Ти Спирс кладет ладонь на коленку. Кожа содрана до мяса, кровь снова заливает асфальт — это четко видно, если скосить взгляд. Спирс касается мяса кончиками пальцев, царапает ногтями, оттягивает края кожи. Это все уже на последнем дыхании, буквально — из горла вырываются хрипы, ногти скребут по коленке, а сам Ти Спирс изгибается в спине. Да, он может себе позволить небольшую демонстрацию ощущений — скрыть их действительно сложно.
Грелль впивается ногтями в бедра Уильяма, оставляя глубокие царапины.
-Уилл... — всхлип, медленная попытка отстранится, за которой следует еще одна порция. Да. Этого ненавистного касания.Этого много, как ты не понимаешь...

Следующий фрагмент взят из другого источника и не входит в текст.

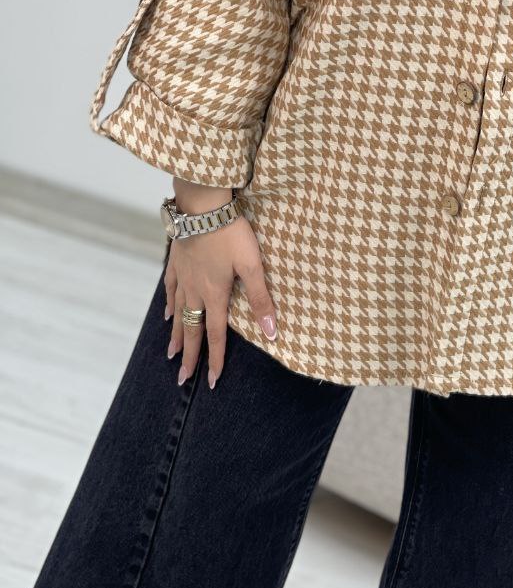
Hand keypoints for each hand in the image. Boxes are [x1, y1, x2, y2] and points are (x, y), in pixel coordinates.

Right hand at [164, 212, 278, 389]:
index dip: (215, 359)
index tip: (212, 381)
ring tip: (172, 353)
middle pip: (192, 329)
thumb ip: (261, 299)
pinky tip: (166, 314)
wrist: (202, 206)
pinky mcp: (176, 262)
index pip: (215, 335)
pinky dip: (168, 306)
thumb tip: (272, 332)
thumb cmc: (231, 234)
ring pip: (178, 313)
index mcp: (215, 294)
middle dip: (189, 356)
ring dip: (177, 335)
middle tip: (183, 378)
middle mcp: (195, 291)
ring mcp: (183, 277)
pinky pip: (170, 290)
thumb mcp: (252, 266)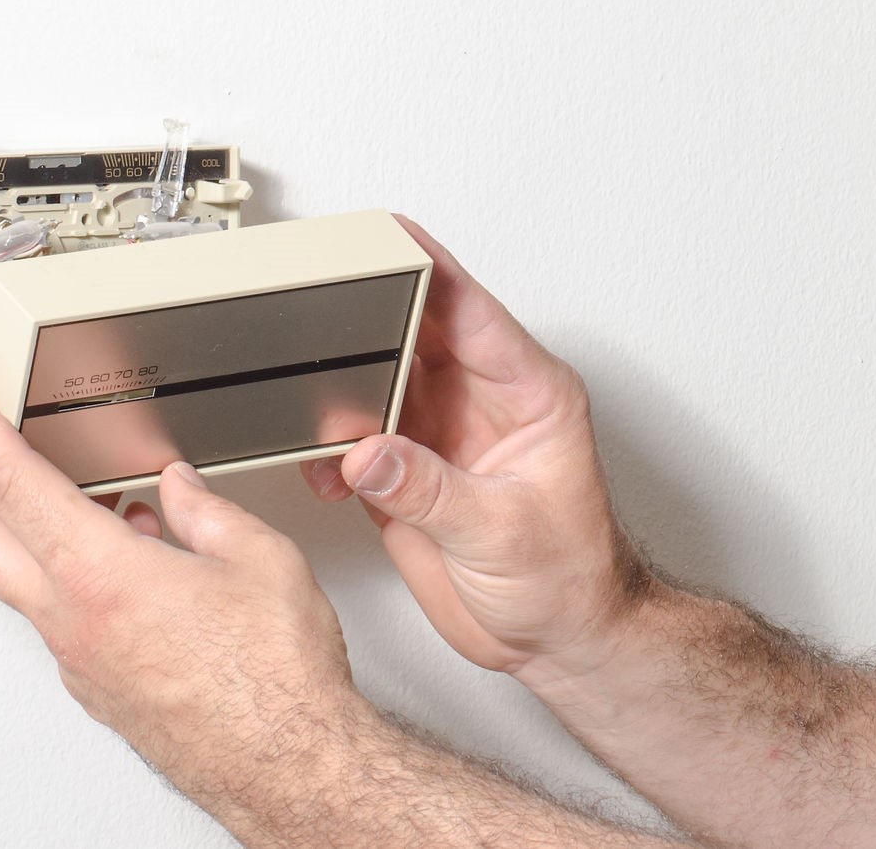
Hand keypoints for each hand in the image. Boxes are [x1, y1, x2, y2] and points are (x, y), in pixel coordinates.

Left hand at [0, 366, 377, 817]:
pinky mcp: (95, 681)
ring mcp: (76, 656)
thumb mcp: (260, 556)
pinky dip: (56, 560)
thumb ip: (208, 510)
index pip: (14, 480)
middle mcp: (72, 619)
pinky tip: (101, 541)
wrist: (284, 761)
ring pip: (7, 570)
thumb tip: (180, 486)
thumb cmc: (276, 674)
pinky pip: (57, 604)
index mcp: (104, 574)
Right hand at [303, 218, 649, 688]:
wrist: (560, 641)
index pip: (474, 312)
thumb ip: (431, 491)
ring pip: (382, 383)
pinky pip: (361, 440)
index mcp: (530, 392)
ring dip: (343, 388)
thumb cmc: (570, 578)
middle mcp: (485, 403)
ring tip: (306, 393)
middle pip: (419, 335)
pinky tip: (322, 463)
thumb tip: (369, 452)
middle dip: (370, 316)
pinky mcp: (413, 475)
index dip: (432, 268)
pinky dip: (334, 447)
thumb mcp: (504, 532)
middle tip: (322, 299)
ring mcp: (446, 436)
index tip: (393, 233)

Сатклифф устает кричать, горло болит, голос еще не сорван, но он сиплый. А кричит... просто потому что нет иного выхода. Может, он и есть, но в тех рамках, которые существуют, которые поставлены — уже не существует.Невероятное облегчение в несколько секунд, пока пальцы не касаются чистого мяса. Грелль пытается подмять под себя чужую руку, прижать ее коленкой к полу, свободная рука царапает ее, за запястье пытается оттащить в сторону.
-Не трогай! — истерично, на эмоциях.
И именно тогда Уильям приподнимает бедра, чужие же — опускает на максимум на себя. Больно... чертовски. Грелль как озверелый царапает чужой живот, бока, бедра — все, что попадется. Но выход энергии неизбежен, внутрь тела бьет горячая струя, Сатклифф закусывает и без того искусанную в кровь губу, а после, чувствуя, как контроль над ним резко ослабел, с силой касается себя. Трет, сжимает — не так, как Уильям, нежнее, даже спокойнее, и заканчивает. Все это.
Не надо. Больше. Не надо... Больше им двоим ничего не надо от этой ночи.